| Task item |
With the images left out, print all of the records below exactly.

| Supplied data |

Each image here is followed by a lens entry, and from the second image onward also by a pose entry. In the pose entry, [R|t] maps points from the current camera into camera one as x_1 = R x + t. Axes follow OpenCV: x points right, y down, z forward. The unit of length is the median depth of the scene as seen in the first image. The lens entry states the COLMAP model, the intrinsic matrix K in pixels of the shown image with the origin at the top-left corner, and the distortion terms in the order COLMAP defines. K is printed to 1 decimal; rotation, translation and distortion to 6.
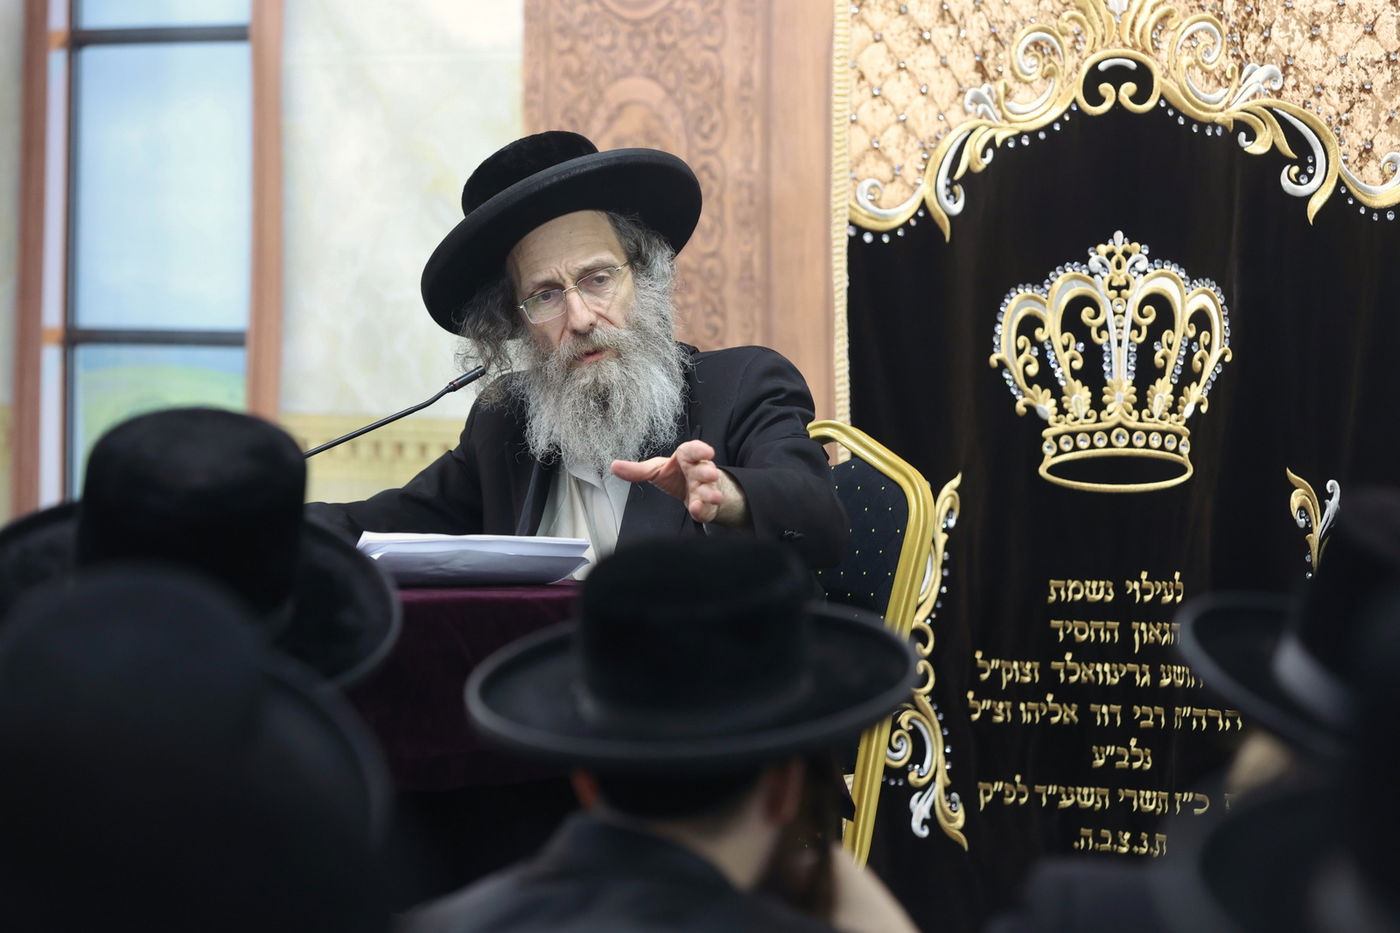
lens RADIAL K [[5831.7, 0, 700.0], [0, 5831.7, 466.5], [0, 0, 1]] dist [0.173452, 0.179495]
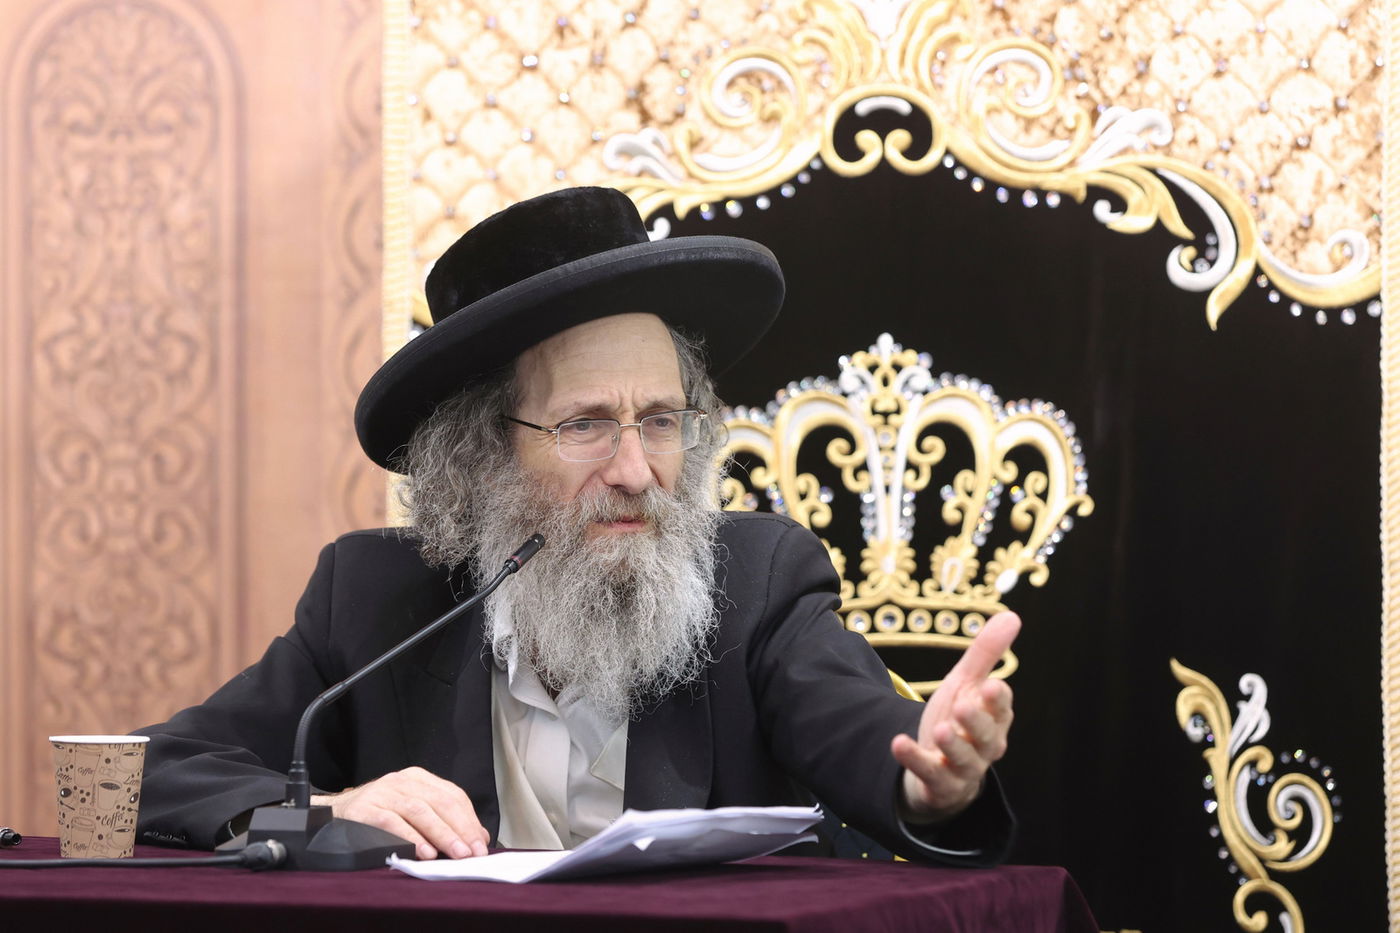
lens RADIAL K [[5831.7, 0, 700.0], [0, 5831.7, 466.5], [0, 0, 1]] dist [0.173452, 0.179495]
pose [[0.888844, -0.006594, 0.458163, -0.281443], [0.013667, 0.999833, -0.012124, -0.015515], [-0.458006, 0.017038, 0.888786, 0.366365]]
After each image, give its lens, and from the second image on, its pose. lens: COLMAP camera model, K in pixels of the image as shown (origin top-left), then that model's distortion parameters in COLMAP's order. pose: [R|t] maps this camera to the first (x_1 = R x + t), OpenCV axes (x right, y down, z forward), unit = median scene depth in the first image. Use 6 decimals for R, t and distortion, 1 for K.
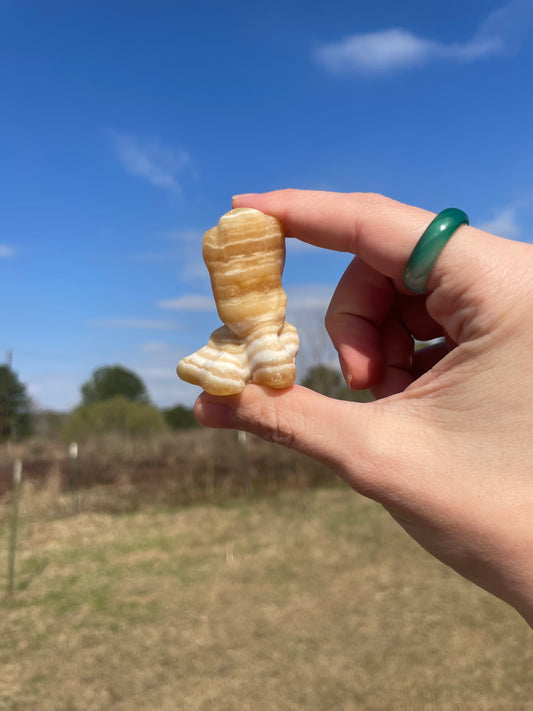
lens RADIAL K [[558.1, 0, 266.5], [0, 558.1, 355.0], [0, 0, 1]] dist [0.047702, -0.108182]
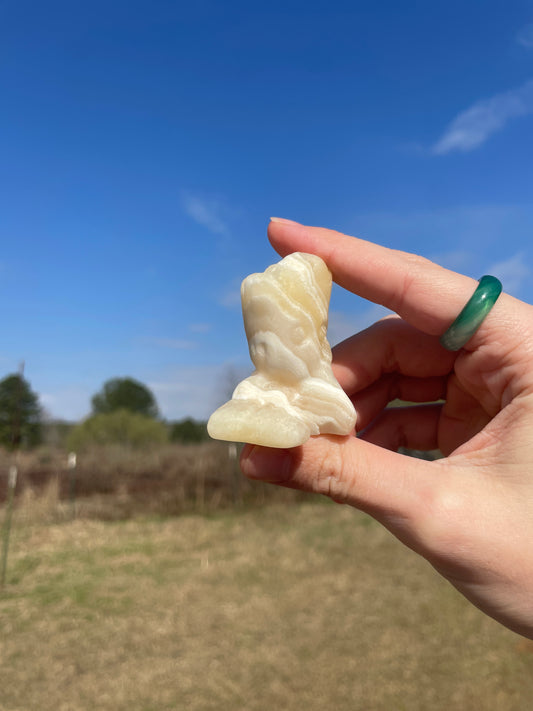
lens RADIAL K [[559.8, 0, 266.8], [0, 559.8, 357.7], [0, 0, 1]] dist [0.050935, -0.114868]
pose [[0.999399, 0.025525, -0.023475, 0.072289], [-0.026053, 0.999408, -0.022464, -0.015260], [0.022888, 0.023062, 0.999472, -0.100439]]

| Solution to this problem |
Each image here is followed by a lens entry, and from the second image onward also by a pose entry. In the pose entry, [R|t] maps points from the current camera into camera one as x_1 = R x + t. Axes follow OpenCV: x points right, y down, z forward. The unit of length is the median depth of the scene as seen in the first image. The lens entry states the COLMAP model, the intrinsic matrix K in pixels of the shown image with the origin at the top-left corner, and the distortion terms in the order COLMAP defines. K is printed to 1 decimal; rotation, translation and distortion to 6.
lens RADIAL K [[5831.7, 0, 700.0], [0, 5831.7, 466.5], [0, 0, 1]] dist [0.173452, 0.179495]
lens RADIAL K [[5831.7, 0, 700.0], [0, 5831.7, 466.5], [0, 0, 1]] dist [0.173452, 0.179495]
pose [[0.888844, -0.006594, 0.458163, -0.281443], [0.013667, 0.999833, -0.012124, -0.015515], [-0.458006, 0.017038, 0.888786, 0.366365]]
After each image, give its lens, and from the second image on, its pose. lens: COLMAP camera model, K in pixels of the image as shown (origin top-left), then that model's distortion parameters in COLMAP's order. pose: [R|t] maps this camera to the first (x_1 = R x + t), OpenCV axes (x right, y down, z forward), unit = median scene depth in the first image. Use 6 decimals for R, t and distortion, 1 for K.
lens RADIAL K [[558.1, 0, 266.5], [0, 558.1, 355.0], [0, 0, 1]] dist [0.047702, -0.108182]
lens RADIAL K [[559.8, 0, 266.8], [0, 559.8, 357.7], [0, 0, 1]] dist [0.050935, -0.114868]
pose [[0.999399, 0.025525, -0.023475, 0.072289], [-0.026053, 0.999408, -0.022464, -0.015260], [0.022888, 0.023062, 0.999472, -0.100439]]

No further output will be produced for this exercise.